* **Exercise task 1**:
In the Police Beat post, who compiled the list of the decade's best items?
* **Exercise task 2**:
Please extract the Police Beat post's text from "Police Beat: Best" up to and including "if we tried.".
* **Exercise task 3**:
Check each statement against the Police Beat post. For each one, answer yes or no, and quote the words that decide it.
(a) The man bathing in the fountain was reported on June 29, 2006.
(b) The photo of Officer Carl Whiting was taken by Carl Whiting himself.
(c) The Police Beat became widely read only after the turn of the millennium.

DU best of police beat

I'm back on Blogger! For starters, a look at a recent feature in BYU's beloved daily paper. (Which, by the way, a few weeks ago printed a story about a freshman boy who collects acorns on campus and eats them.) I highlighted my favorites.

Police Beat: Best of the last decade

Photo by Andrew Van Wagenen. University Police Officer Carl Whiting makes a patrol of the campus.

Compiled by NATALIE CROFTS and ALICIA MOULTON

For the past decade, students have been reading it, talking about it and sticking clips of it on their apartment refrigerators.

But even before the turn of the millennium, the BYU Police Beat had become one of the most oft-read features of The Daily Universe.

The following is a compilation of the decade’s best, most memorable and funniest items in The Daily Universe Police Beat.

We couldn’t make this stuff up if we tried.

Disorderly Conduct
June 29, 2006: A man was found bathing in the fountain of the Joseph F. Smith Building and praying to a rock.

* **Dataset**:
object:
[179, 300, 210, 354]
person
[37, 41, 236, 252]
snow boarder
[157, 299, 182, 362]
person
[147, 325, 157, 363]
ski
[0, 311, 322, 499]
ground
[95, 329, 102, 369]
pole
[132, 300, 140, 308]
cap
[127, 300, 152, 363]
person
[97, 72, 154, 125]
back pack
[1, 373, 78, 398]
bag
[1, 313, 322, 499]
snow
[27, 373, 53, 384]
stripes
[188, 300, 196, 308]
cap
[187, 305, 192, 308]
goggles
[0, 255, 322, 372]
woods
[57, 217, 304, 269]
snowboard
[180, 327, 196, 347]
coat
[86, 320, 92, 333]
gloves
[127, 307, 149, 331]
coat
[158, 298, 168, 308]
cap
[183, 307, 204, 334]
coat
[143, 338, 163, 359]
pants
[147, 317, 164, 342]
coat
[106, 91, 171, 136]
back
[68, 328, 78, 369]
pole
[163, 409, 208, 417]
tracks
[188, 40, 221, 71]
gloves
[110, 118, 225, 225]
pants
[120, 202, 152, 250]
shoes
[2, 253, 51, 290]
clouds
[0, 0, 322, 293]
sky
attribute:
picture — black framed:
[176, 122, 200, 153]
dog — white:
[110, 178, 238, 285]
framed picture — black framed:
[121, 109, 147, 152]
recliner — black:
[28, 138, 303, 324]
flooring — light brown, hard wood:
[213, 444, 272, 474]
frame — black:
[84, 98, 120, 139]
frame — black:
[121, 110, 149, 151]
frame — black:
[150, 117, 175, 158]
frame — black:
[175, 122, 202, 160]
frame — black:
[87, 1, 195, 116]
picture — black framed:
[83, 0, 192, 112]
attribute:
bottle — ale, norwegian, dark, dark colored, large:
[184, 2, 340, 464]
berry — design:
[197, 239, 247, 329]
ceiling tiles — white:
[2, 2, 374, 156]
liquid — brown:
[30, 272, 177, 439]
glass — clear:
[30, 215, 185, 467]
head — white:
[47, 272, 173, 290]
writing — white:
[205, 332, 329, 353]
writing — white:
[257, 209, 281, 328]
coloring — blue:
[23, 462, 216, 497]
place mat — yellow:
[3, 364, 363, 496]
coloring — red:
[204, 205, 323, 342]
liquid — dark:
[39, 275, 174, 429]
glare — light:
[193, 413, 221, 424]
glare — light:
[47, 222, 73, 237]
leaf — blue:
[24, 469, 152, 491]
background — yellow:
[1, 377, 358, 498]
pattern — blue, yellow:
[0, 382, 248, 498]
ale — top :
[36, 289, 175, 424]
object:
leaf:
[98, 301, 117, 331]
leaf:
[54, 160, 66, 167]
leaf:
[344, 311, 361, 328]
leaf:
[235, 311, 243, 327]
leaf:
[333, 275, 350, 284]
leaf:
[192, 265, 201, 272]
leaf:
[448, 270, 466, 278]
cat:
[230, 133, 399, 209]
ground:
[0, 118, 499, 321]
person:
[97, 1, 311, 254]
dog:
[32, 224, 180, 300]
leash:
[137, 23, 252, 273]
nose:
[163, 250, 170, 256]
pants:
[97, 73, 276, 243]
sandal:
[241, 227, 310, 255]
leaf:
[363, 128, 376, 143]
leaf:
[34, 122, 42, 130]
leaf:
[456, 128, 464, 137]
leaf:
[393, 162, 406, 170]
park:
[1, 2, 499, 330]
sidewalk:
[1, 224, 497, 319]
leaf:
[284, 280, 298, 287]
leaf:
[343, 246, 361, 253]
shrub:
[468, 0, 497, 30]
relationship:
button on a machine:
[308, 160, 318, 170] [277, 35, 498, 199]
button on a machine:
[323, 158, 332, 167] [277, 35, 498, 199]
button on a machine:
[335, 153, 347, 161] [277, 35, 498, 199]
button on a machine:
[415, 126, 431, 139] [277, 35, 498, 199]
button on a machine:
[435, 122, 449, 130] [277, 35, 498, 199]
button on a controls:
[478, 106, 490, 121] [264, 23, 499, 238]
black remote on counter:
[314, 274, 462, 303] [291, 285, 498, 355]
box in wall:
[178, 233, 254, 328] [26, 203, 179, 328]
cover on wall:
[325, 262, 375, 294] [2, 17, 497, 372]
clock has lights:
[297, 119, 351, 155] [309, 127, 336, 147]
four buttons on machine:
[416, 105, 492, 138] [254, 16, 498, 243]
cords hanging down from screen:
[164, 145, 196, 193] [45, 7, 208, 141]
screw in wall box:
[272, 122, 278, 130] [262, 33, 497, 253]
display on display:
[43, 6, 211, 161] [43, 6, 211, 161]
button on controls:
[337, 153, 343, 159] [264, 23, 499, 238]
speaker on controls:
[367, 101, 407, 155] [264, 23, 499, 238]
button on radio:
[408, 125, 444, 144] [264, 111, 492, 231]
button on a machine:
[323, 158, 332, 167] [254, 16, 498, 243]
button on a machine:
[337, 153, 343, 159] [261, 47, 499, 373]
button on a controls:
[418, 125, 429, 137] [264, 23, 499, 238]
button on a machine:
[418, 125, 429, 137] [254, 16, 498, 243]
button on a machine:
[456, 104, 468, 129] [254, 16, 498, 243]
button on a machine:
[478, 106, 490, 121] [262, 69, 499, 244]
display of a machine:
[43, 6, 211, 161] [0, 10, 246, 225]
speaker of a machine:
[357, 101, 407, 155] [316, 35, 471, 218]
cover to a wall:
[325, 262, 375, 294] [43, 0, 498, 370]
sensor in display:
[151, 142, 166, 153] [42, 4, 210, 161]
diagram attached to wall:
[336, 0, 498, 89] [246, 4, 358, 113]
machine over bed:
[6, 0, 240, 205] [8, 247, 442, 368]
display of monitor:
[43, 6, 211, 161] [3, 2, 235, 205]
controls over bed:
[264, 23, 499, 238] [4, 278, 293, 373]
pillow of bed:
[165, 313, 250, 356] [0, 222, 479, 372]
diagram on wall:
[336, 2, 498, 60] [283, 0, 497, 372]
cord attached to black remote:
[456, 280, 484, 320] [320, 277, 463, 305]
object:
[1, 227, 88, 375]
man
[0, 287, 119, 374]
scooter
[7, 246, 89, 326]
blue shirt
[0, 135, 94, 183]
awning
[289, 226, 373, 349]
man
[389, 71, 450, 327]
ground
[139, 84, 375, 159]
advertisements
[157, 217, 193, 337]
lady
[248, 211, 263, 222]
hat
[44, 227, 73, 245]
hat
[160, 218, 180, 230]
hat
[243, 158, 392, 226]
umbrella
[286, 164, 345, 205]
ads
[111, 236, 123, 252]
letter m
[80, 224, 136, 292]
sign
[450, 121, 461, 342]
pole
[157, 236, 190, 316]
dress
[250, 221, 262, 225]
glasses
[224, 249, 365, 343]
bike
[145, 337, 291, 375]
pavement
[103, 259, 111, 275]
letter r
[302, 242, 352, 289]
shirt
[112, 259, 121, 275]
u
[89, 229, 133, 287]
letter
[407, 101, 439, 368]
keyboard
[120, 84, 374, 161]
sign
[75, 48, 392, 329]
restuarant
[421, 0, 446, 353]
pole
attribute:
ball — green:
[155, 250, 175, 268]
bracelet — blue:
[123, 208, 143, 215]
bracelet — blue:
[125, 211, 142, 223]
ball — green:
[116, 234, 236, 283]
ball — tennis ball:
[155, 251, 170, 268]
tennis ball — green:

* **Correct output 1**:
Natalie Crofts and Alicia Moulton.

* **Correct output 2**:
Police Beat: Best of the last decade

Photo by Andrew Van Wagenen. University Police Officer Carl Whiting makes a patrol of the campus.

Compiled by NATALIE CROFTS and ALICIA MOULTON

For the past decade, students have been reading it, talking about it and sticking clips of it on their apartment refrigerators.

But even before the turn of the millennium, the BYU Police Beat had become one of the most oft-read features of The Daily Universe.

The following is a compilation of the decade’s best, most memorable and funniest items in The Daily Universe Police Beat.

We couldn’t make this stuff up if we tried.

* **Correct output 3**:
(a) Yes: "June 29, 2006: A man was found bathing in the fountain of the Joseph F. Smith Building and praying to a rock."
(b) No: "Photo by Andrew Van Wagenen."
(c) No: "But even before the turn of the millennium, the BYU Police Beat had become one of the most oft-read features of The Daily Universe."